> _TEXT_:
The professional fool Il Matto--well-read but ignorant of his limits of foolery

The third fool is “Il matto” (The fool/The clown), a professional fool, played by Richard Baseheart . The clown is the smartest of the trio and a philosopher. He considers himself to be ignorant but he reads books. He is able to spot the latent capability of Gelsomina . But he is not smart enough to know when he has to stop playing the fool. He is the proverbial jester of a king’s court, intelligent enough to spot talent and grasp universal truths. In the most philosophically important line in the film he states “Everything is useful... This pebble for instance.” When queried as why the pebble is useful, he replies even more interestingly “If I knew, I would be the Almighty who knew all. When you are born, and when you die... Who knows? I don’t know for what this pebble is useful but it must be useful. For if it is useless, everything is useless. So are the stars.”   “Il matto,” the clown, when dying, is philosophically worried that his watch is broken, when it is his skull that is actually broken by Zampano.

Gelsomina is initially not able to play the trumpet but the filmmakers without showing her practising to play the instrument suggests, as the film progresses, that she had become close to the musical instrument (Zampano leaves that trumpet with her as she sleeps blissfully unaware that Zampano  is leaving her). What is more, we also learn later in the film that she has mastered the very musical notes that Il Matto the clown had always played on his miniature violin to make the audience laugh and cry.

> _TASK DESCRIPTION_: Name each character from the film who appears by name in the text on Il Matto.

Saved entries
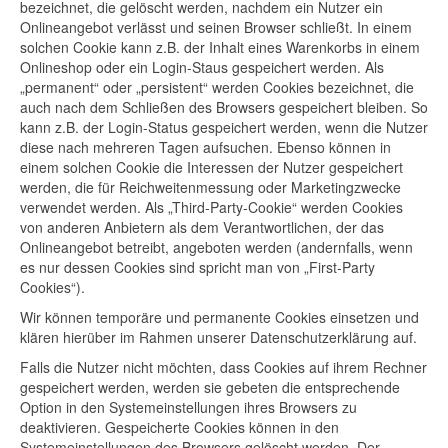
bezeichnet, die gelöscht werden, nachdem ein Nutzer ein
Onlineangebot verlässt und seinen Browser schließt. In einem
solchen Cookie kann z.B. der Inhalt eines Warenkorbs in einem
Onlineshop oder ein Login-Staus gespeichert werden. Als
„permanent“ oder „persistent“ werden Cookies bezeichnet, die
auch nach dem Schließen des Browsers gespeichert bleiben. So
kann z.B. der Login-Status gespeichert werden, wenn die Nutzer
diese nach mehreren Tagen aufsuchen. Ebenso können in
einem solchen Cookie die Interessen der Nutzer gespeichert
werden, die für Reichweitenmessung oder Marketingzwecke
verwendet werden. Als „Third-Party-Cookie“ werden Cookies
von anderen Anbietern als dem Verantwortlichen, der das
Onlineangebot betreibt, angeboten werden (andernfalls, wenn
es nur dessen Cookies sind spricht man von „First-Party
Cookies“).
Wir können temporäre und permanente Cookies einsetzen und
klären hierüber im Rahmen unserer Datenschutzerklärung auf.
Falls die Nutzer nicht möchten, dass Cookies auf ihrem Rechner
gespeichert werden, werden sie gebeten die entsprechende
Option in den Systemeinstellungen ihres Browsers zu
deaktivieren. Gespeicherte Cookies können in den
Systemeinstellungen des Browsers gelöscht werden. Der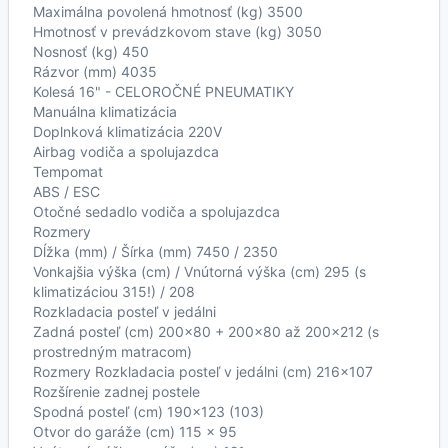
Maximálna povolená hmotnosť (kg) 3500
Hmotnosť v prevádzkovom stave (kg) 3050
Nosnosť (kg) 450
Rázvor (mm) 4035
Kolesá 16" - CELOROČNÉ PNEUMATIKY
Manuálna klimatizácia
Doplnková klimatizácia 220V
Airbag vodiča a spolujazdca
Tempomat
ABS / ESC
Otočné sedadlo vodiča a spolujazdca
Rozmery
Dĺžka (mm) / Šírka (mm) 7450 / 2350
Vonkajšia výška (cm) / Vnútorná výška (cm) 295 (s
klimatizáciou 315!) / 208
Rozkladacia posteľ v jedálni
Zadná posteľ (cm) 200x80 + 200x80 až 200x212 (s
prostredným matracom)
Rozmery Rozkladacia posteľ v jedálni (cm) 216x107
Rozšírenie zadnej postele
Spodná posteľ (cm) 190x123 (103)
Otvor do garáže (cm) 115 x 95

> _EXPECTED ANSWER_: Il Matto, Gelsomina, Zampano